CORIELL INSTITUTE FOR MEDICAL RESEARCHThe president and CEO of the Coriell Institute for Medical Research in New Jersey, Michael Christman, died unexpectedly last month (December 25). He was 58.

Christman had founded the Genetics and Genomics department at Boston University in 2001. At Coriell, he had managed a famous biobank that included a diverse collection of induced pluripotent stem cells and launched a personalized medicine project that has recruited thousands of volunteers to share their health and genetic information and receive information about disease risks in return.

“The importance of Dr. Christman’s impact not only on the Coriell Institute, but personalized medicine as a whole cannot be overstated,” Robert Kiep, III, the chairman of the Coriell Institute Board of Trustees, says in a statement. “It was his initiative that got this project off the ground and his guidance that turned it into the unequivocal success that it is...

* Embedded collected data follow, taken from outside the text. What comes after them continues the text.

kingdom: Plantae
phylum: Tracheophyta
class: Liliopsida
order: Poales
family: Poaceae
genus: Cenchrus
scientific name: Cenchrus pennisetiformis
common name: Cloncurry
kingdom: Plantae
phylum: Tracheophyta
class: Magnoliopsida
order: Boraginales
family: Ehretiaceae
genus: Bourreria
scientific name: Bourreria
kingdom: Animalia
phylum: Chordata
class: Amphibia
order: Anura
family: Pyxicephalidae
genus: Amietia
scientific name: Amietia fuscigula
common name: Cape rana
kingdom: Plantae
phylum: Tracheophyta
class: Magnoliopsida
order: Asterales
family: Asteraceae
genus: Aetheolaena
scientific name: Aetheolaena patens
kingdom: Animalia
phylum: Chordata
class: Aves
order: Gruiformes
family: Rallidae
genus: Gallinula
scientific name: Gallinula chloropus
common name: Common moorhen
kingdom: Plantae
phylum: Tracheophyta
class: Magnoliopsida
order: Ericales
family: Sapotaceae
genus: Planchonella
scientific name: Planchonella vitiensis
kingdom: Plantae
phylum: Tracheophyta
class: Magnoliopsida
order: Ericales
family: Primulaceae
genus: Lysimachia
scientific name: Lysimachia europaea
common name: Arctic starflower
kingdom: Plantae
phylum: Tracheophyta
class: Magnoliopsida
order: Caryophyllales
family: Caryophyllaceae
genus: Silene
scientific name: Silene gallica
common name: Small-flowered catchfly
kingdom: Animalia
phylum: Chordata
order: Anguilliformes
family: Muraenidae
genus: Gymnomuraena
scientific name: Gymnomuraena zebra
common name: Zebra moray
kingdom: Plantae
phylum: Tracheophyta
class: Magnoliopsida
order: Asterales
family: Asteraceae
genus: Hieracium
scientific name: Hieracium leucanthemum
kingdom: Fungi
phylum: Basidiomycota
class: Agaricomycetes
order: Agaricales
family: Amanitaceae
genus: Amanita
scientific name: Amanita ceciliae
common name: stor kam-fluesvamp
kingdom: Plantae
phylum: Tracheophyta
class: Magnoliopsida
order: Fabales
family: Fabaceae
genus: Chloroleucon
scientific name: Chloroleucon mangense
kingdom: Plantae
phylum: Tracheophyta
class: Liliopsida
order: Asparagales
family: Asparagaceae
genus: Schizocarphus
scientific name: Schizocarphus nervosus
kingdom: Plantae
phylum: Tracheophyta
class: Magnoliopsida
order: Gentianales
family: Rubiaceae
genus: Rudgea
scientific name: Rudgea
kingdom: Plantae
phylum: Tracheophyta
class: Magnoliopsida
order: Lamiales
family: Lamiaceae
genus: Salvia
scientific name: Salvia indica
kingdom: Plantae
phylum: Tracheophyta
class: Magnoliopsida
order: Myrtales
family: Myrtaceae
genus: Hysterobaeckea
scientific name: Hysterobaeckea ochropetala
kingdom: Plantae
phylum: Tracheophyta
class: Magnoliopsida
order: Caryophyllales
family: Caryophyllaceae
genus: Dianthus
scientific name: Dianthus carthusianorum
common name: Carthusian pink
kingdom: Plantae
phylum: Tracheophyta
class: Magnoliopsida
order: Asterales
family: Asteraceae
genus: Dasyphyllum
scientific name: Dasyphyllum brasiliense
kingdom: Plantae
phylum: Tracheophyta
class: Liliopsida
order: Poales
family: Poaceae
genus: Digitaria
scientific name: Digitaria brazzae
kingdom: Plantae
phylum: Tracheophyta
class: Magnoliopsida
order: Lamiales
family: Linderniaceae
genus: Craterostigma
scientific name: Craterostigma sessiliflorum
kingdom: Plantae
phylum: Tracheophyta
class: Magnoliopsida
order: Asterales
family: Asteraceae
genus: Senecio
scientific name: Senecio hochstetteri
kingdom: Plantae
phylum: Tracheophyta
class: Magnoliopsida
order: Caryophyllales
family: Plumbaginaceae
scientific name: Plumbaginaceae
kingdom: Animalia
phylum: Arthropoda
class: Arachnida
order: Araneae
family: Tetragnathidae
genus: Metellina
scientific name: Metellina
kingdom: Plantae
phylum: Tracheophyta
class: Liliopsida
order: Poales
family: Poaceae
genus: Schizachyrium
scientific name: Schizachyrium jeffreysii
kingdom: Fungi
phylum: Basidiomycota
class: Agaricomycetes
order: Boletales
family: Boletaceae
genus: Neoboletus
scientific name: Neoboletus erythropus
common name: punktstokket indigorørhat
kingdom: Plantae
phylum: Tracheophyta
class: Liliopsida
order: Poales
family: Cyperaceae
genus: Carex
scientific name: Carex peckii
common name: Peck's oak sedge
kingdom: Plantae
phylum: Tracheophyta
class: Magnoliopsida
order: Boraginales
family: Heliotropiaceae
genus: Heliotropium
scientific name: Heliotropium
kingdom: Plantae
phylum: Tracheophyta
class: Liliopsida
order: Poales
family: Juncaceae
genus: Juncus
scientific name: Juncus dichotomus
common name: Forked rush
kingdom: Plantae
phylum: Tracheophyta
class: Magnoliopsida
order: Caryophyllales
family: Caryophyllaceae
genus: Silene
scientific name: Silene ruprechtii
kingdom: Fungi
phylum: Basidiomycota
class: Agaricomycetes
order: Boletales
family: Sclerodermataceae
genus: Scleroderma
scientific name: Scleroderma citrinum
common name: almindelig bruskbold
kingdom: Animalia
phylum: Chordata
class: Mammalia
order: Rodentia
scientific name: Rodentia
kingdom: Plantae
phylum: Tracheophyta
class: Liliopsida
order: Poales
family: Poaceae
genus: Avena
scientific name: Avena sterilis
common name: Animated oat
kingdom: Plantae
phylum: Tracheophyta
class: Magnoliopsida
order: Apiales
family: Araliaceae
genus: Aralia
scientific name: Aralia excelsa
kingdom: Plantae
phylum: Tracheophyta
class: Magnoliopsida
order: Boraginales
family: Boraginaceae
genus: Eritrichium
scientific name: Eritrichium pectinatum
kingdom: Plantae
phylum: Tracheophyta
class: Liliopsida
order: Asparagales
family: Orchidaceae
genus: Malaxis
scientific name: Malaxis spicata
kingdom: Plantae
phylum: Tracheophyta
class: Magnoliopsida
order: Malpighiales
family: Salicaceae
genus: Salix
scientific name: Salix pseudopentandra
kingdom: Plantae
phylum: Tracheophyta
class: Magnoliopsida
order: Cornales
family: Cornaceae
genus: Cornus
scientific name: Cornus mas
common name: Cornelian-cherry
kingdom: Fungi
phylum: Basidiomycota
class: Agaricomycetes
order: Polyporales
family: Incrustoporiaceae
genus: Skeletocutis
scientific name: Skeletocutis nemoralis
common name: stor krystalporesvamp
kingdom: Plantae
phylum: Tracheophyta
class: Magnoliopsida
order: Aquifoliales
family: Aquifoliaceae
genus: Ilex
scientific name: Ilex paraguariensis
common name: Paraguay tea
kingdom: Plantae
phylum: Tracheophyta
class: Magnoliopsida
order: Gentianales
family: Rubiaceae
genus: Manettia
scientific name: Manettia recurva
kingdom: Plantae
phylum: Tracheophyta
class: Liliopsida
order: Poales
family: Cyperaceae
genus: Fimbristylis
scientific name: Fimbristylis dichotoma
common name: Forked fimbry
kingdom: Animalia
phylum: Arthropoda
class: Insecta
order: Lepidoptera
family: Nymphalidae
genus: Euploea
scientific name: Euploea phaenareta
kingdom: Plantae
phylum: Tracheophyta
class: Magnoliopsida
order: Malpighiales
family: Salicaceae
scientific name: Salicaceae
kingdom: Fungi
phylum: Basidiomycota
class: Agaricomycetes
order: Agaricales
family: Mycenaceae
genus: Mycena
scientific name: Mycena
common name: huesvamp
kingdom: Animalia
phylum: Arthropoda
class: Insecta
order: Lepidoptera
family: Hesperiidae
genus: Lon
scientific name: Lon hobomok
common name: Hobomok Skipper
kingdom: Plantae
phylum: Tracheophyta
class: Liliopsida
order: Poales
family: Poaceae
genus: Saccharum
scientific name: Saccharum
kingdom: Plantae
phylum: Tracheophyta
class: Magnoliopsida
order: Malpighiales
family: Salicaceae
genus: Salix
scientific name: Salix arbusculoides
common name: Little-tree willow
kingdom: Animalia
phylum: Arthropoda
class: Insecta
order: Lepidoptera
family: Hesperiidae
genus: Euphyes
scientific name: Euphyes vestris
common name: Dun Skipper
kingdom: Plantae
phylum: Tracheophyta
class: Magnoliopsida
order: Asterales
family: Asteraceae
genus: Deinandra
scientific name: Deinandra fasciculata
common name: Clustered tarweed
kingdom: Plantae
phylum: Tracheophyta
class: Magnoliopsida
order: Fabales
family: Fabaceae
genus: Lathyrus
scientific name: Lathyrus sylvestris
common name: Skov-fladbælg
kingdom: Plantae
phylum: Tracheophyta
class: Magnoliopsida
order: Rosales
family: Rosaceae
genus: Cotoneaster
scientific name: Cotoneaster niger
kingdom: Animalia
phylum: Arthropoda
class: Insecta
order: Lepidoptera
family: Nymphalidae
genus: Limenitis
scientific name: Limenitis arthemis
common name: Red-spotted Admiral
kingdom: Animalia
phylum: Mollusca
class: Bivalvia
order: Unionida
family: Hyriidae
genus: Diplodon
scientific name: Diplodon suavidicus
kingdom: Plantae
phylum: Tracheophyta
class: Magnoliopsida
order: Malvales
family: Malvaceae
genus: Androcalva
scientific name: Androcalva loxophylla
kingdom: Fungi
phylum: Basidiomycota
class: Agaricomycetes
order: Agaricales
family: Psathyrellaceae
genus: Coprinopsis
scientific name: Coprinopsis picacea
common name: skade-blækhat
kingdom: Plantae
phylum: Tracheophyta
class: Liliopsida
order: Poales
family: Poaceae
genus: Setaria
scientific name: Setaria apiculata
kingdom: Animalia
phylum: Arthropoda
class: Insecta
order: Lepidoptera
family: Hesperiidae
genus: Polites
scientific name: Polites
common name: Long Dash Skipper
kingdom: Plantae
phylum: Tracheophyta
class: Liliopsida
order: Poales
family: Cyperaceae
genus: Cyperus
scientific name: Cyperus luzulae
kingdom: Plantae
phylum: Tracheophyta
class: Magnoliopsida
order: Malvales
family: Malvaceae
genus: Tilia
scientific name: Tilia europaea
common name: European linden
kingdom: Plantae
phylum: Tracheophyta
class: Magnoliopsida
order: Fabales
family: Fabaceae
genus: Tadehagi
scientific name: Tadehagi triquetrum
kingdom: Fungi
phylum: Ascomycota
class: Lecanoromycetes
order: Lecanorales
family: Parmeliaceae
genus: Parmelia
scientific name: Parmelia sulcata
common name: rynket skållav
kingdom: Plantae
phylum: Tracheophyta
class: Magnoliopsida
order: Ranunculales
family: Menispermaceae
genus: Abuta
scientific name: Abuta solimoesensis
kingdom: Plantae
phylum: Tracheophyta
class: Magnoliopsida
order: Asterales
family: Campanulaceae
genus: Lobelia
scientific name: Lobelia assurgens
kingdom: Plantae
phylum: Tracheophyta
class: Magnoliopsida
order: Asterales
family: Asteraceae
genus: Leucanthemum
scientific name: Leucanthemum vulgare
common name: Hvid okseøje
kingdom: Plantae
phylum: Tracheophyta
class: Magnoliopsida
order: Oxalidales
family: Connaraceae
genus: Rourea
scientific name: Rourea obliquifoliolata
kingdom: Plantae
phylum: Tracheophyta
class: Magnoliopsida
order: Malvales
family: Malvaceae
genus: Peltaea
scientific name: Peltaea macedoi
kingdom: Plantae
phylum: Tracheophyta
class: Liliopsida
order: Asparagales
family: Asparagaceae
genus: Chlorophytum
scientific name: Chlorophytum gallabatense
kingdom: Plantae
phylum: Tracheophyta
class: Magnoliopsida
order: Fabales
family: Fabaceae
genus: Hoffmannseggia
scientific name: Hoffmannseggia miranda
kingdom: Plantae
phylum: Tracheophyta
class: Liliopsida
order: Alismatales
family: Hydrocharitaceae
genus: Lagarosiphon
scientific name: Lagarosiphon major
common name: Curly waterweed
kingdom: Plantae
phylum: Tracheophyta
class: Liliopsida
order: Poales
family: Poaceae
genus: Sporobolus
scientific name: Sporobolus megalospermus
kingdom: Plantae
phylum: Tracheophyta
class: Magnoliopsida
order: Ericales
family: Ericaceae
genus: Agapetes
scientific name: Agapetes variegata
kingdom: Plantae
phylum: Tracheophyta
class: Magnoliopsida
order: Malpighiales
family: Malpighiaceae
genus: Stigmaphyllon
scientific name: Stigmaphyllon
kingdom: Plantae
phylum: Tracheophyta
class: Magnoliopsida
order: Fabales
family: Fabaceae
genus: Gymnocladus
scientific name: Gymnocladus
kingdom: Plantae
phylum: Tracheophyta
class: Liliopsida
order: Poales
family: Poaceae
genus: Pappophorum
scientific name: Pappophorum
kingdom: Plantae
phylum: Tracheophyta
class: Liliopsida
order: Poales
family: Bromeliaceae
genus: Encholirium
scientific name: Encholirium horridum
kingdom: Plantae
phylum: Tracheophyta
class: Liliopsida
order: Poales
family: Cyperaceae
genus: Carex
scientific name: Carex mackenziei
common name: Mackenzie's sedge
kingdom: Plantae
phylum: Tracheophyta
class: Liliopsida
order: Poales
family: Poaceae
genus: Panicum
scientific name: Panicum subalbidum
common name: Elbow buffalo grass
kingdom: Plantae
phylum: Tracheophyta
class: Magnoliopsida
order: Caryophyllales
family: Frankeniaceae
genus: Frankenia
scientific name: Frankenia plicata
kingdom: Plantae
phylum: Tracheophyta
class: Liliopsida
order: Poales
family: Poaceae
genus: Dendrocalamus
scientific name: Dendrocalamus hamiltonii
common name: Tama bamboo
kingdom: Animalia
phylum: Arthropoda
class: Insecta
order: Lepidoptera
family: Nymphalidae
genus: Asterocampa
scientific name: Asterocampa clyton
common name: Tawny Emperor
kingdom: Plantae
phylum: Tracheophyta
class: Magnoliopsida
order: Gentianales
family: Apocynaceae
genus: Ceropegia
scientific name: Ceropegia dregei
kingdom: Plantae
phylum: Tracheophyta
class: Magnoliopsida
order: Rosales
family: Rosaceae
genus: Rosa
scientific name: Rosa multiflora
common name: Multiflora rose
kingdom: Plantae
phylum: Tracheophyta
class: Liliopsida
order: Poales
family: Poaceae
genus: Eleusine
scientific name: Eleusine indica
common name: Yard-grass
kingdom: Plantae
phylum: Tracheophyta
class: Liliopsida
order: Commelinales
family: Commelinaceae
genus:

A North Carolina native, Christman earned a chemistry degree from the University of North Carolina, then a PhD in biochemistry from the University of California, Berkeley. He held a faculty position at the University of California, San Francisco, before his time at Boston University.

According to an obituary on philly.com, Christman’s work at Boston University included a genetics project using data from the Framingham Heart Study to hunt for variants related to obesity.

In 2007, Christman joined the Coriell Institute and sprearheaded the personalized medicine initiative. “The goal is to see information obtained from the human genome project [that will] start to influence clinical medical practice,” Christman told The Scientist in 2008. “We want to build a bridge from information that we now have about genomics from scientific research, and have that information actually change medical decision-making by doctors.”

At the time of his death, Christman and his two children had been visiting family in North Carolina for the holidays. “He went to bed about 9 p.m. on Christmas Eve. He wasn’t feeling well,” his father, Russell Christman, tells philly.com. “We guess it was his heart.”

In addition to his father, Christman is survived by his 16-year-old twins, Max and Emma, two brothers, his stepmother, and his ex-wife.